The odd thing is that the actual free and cached RAM levels don't show an obvious lack of memory (I have seen oom-killer swoop in the kill the main application with >100Mb free and 40Mb cache RAM). The main application's memory usage seems reasonably well-behaved with a VmRSS value that seems pretty stable. Valgrind hasn't found any progressive leaks that would happen during operation.
The behaviour seems like that of a system frantically swapping out to disk and making everything run dog slow as a result, but I don't know if this is a known effect in a free<->cache RAM exchange system.
My problem is superficially similar to question: linux high kernel cpu usage on memory initialization but that issue seemed driven by disk swap file management. However, dirty page flushing does seem plausible for my issue.
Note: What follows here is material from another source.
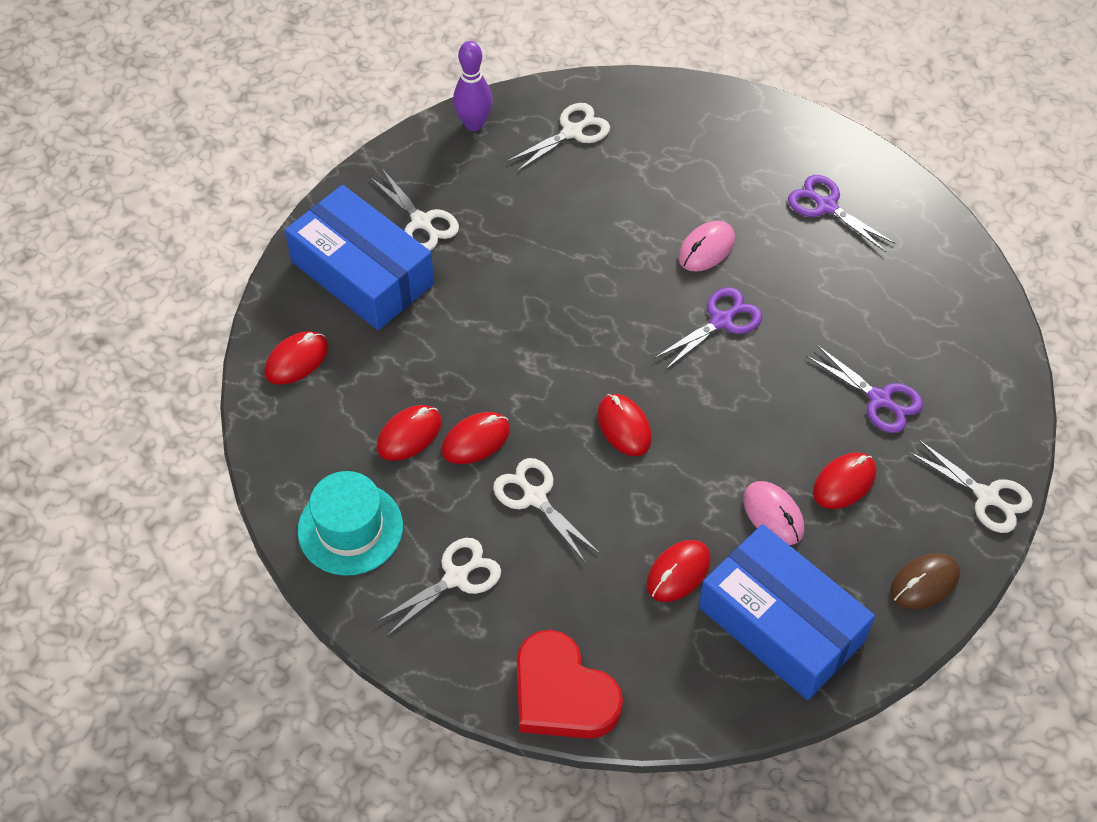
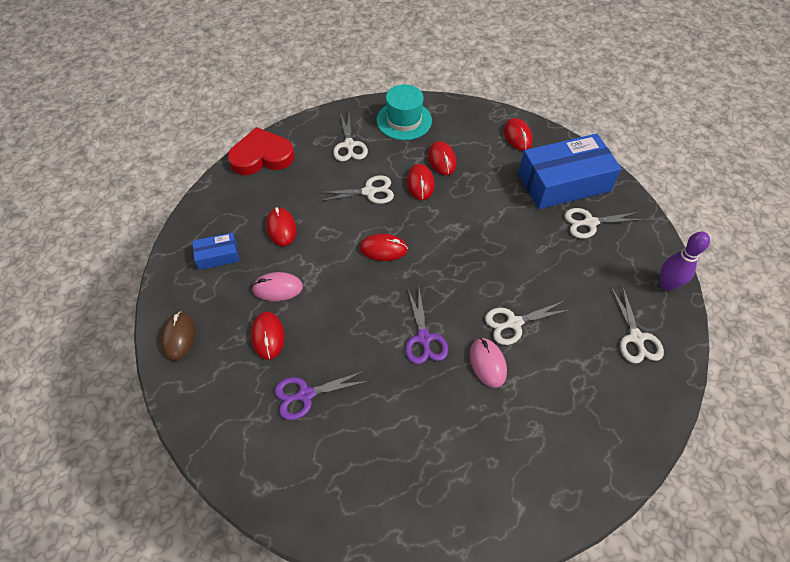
camera: 120 degrees right, 0 degrees up
(781, 624) = (218, 256): blue box -> blue box, size x0.46
(826, 206) = (484, 469): purple scissors -> none
(987, 496) = (196, 411): white scissors -> white scissors (514, 323)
I haven't tried playing with the various vm files under /proc/sys/vm yet. vfs_cache_pressure and possibly swappiness would seem good candidates for some tuning, but I'd like some insight into good values to try here. vfs_cache_pressure seems ill-defined as to what the difference between setting it to 200 as opposed to 10000 would be quantitatively.
The other interesting fact is that it is a progressive problem. It might take 12 hours for the effect to happen the first time. If the main app is killed and restarted, it seems to happen every 3 hours after that fact. A full cache purge might push this back out, though.
Here's a link to the log data with two files, sar1.log, which is the complete output of sar -A, and overview.log, a extract of free / cache mem, CPU load, MainGuiApp memory stats, and the -B and -R sar outputs for the interesting period between midnight and 3:40am:
So, to sum up, what's my best plan here? Tune vm to tend to recycle pages more often to make it less bursty? Are my assumptions about what's happening even valid given the log data? Is there a cleverer way of dealing with this memory usage model?
Thanks for your help.
Update 5th June 2013:
I've tried the brute force approach and put a script on which echoes 3 to drop_caches every hour. This seems to be maintaining the steady state of the system right now, and the sar -B stats stay on the flat portion, with very few major faults and 0.0 pgscand/s. However, I don't understand why keeping the cache RAM very low mitigates a problem where the kernel is trying to add the universe to cache RAM.